Jesus – die Mitte der Zeiten

Damit ist ein weiterer Stein des Anstoßes angesprochen: dass Eugen Rosenstock-Huessy die christliche Zeitrechnung zum Sine-qua-Non erhebt. Selbst die Atheisten sagt er müssen anerkennen, dass Jesus die Mitte der Zeiten ist, weil erst nach ihm die bisher getrennt gebliebenen schöpferischen Ströme der Menschwerdung in der Geschichte einander geöffnet wurden und zu den drei Singularen: Ein Gott, Eine Welt, Ein Menschengeschlecht zusammenkommen können. Das mag eine harte Nuss sein, aber dem steht entgegen, dass es im Dritten Jahrtausend nach Christus um nichts weniger geht als um die gegenseitige Durchdringung aller vier: der Zeiten und Räume.

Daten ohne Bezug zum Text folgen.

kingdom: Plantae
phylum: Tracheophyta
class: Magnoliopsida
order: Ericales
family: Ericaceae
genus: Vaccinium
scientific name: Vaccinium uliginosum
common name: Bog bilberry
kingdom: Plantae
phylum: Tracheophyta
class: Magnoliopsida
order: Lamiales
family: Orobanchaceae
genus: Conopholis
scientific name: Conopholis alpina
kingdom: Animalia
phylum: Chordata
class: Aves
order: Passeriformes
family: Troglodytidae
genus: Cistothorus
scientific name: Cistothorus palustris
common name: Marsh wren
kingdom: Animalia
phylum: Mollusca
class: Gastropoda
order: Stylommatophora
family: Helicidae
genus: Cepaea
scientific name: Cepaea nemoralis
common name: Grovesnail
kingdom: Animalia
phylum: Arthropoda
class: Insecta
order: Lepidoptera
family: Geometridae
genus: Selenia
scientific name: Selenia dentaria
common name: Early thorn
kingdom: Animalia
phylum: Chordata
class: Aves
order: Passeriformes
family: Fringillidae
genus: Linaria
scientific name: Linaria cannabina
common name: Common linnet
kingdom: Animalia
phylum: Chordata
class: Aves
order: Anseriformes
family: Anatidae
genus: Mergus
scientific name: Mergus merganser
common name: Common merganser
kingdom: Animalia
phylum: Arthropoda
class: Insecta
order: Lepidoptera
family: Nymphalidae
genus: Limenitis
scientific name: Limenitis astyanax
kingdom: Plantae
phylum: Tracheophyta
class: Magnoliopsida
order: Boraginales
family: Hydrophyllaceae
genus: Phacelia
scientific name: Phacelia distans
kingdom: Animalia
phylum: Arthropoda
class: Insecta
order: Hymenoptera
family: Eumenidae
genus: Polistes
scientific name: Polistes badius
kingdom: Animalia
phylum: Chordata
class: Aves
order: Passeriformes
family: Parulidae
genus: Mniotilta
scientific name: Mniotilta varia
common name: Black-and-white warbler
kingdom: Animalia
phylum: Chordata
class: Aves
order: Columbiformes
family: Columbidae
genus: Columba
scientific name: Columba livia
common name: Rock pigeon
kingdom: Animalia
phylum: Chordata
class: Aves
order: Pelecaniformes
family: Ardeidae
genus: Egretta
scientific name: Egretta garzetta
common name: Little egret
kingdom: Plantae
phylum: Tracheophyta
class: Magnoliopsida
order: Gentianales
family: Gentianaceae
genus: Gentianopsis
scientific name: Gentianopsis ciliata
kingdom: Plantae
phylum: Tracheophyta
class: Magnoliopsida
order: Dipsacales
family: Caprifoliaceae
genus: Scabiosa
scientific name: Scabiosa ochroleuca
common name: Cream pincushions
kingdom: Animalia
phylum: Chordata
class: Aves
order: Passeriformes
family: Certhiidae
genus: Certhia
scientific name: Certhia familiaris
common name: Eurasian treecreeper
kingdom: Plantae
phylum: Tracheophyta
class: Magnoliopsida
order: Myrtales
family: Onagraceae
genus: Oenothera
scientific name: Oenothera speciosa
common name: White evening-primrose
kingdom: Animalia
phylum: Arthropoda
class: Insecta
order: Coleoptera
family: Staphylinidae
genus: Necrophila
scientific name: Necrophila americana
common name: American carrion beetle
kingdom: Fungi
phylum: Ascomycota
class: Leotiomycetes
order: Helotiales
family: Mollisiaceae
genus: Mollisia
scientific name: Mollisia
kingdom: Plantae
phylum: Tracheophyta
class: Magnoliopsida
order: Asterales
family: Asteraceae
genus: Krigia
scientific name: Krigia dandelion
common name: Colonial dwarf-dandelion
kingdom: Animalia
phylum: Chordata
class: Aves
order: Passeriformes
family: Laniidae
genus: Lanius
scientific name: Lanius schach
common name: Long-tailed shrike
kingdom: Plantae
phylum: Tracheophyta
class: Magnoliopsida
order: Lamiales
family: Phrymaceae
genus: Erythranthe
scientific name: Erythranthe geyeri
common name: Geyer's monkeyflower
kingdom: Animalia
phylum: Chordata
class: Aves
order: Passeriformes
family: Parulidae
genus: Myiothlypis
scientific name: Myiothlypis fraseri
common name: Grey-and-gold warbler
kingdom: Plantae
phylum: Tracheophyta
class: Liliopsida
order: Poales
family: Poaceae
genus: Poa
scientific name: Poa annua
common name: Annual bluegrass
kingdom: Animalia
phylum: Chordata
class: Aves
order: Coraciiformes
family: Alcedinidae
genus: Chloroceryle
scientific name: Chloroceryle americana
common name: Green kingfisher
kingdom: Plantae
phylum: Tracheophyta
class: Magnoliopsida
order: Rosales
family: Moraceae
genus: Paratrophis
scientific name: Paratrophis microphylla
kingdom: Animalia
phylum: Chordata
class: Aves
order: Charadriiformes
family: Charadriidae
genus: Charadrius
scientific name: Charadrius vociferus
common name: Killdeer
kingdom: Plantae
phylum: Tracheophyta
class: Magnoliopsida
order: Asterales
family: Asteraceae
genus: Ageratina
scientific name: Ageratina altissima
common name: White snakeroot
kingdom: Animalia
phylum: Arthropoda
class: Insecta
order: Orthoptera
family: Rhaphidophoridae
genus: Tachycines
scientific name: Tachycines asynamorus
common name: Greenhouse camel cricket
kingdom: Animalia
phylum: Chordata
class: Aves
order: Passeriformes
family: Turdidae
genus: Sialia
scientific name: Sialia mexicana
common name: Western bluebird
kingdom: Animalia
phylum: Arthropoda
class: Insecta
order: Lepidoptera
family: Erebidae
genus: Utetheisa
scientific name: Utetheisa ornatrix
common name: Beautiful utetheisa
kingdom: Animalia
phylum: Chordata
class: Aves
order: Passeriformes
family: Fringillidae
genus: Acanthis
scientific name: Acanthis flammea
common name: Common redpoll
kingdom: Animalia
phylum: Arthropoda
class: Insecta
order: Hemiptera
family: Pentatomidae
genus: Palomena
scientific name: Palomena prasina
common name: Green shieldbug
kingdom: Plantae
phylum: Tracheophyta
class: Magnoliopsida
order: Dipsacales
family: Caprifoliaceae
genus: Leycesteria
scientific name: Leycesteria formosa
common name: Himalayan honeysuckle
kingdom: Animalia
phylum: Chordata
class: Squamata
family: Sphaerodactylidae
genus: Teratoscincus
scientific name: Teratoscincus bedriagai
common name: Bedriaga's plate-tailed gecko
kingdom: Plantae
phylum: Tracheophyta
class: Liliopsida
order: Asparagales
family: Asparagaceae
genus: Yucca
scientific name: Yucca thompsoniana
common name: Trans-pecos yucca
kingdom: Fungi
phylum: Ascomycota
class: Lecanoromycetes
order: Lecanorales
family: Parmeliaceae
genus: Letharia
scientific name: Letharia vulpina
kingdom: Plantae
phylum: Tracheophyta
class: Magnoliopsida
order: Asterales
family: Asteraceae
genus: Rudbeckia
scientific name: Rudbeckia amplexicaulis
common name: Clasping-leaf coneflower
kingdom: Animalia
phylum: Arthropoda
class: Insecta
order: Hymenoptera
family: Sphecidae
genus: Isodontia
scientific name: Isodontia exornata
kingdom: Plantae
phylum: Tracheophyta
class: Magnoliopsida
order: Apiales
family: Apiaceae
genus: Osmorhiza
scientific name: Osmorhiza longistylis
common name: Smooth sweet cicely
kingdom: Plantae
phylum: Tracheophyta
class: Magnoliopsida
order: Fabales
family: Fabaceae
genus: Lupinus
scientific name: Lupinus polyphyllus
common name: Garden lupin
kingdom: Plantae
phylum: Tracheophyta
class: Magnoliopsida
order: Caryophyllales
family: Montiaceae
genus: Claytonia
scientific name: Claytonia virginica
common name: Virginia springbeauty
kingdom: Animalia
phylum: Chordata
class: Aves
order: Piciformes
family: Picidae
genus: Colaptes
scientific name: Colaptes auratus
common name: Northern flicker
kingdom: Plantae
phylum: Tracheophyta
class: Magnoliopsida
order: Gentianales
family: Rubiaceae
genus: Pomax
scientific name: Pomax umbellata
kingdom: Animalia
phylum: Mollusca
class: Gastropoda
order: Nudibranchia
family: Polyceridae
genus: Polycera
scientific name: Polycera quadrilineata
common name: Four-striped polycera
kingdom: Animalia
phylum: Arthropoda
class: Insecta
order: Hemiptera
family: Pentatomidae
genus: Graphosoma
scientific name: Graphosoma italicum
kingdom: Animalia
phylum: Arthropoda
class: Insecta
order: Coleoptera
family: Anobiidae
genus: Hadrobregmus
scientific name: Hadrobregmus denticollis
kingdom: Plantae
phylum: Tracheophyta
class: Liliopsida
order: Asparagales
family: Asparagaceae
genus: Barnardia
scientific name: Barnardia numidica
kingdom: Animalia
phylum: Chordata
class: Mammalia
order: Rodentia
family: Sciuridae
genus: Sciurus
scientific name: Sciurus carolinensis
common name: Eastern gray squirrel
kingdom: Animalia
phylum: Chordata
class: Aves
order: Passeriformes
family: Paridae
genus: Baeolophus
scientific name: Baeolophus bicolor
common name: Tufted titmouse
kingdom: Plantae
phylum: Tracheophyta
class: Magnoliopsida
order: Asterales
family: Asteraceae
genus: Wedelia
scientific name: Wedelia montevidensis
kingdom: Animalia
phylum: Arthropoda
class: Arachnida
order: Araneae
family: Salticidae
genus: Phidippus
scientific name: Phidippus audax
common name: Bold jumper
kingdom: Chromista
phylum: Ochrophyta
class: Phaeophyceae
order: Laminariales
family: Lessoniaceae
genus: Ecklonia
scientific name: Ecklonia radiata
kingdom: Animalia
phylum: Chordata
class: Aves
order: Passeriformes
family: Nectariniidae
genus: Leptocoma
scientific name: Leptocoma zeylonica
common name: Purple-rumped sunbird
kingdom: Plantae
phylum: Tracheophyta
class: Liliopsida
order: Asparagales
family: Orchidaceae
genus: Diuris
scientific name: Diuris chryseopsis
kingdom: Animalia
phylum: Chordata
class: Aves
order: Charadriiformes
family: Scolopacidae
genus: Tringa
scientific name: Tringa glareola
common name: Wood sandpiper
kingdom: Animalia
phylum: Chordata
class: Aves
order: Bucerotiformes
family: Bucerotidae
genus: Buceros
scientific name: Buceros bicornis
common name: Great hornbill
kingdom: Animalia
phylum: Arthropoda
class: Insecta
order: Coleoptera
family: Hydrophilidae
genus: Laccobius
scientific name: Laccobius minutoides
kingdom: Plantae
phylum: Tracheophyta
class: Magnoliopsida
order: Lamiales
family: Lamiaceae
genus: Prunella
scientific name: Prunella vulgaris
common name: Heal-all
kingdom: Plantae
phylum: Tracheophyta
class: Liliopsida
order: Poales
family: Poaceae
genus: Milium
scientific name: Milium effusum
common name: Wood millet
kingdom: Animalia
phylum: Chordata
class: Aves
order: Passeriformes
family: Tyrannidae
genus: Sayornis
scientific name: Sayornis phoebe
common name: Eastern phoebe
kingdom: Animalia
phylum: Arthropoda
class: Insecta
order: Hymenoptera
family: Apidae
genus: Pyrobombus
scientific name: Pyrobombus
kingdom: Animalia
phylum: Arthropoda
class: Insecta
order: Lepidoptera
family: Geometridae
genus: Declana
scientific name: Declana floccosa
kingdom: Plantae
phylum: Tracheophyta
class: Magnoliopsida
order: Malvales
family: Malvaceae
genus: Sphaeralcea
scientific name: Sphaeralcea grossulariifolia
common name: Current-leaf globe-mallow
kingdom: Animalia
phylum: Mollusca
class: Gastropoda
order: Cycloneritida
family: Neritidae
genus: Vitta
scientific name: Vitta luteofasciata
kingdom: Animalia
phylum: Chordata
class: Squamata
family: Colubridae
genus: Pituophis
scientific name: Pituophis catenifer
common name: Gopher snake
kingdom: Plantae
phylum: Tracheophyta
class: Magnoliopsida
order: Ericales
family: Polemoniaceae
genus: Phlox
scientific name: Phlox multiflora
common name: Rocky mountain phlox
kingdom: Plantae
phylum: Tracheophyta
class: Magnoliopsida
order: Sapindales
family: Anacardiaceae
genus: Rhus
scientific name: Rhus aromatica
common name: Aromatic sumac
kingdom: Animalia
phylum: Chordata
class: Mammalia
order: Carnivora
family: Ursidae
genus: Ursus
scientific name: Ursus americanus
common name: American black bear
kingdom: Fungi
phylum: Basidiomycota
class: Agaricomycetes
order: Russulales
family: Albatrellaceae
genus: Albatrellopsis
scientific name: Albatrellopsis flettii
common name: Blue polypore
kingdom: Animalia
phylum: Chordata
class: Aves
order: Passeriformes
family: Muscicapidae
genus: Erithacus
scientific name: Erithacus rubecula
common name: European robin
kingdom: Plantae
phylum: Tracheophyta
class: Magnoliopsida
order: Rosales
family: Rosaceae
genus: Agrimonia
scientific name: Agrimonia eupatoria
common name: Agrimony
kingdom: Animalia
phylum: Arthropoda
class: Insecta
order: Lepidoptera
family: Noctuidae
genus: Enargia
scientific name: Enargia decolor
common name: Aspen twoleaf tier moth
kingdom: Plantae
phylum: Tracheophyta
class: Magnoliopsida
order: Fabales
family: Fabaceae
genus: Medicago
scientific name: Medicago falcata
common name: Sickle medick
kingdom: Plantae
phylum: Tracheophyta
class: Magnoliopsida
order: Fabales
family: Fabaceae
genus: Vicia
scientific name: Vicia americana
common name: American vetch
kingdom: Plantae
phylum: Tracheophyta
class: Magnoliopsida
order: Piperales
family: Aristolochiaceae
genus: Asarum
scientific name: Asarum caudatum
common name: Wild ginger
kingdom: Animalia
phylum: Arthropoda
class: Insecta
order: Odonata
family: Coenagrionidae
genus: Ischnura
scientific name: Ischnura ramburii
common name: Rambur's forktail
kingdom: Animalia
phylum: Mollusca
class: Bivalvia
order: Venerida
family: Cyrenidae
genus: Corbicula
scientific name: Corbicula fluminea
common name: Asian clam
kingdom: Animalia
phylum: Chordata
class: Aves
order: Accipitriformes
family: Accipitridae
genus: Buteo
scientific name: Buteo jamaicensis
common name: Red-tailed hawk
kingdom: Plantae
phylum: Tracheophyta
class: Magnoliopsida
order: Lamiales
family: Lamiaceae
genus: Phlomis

Und dass der Singular durchdringt durch den Wirrwarr des Plurals allenthalben, ist nur dort möglich, wo der Tod überwunden wird. Der Tod des Kaiserreichs war es bei der „Hochzeit des Kriegs und der Revolution”, der Tod Europas bei dem „Revolutionenbuch”, der Tod der abendländischen Geschichte bei der „Soziologie”, der Tod der Sprache in den KZs Hitlers im „Sprachbuch”.

Für diese Todesüberwindung hat er ins Licht vier Todesüberwinder aus der Zeit vor Jesus gehoben: Abraham für Israel, Buddha für die Stämme, Laotse für die antiken Reiche, Jesus für die griechische Leibbesessenheit. In Jesus münden alle diese Kräfte zusammen denn alle vier, Abraham, Buddha, Laotse und Jesus, bilden, wie es auch alle Mystiker unermüdlich sagen, den Innenraum der Heilsgeschichte.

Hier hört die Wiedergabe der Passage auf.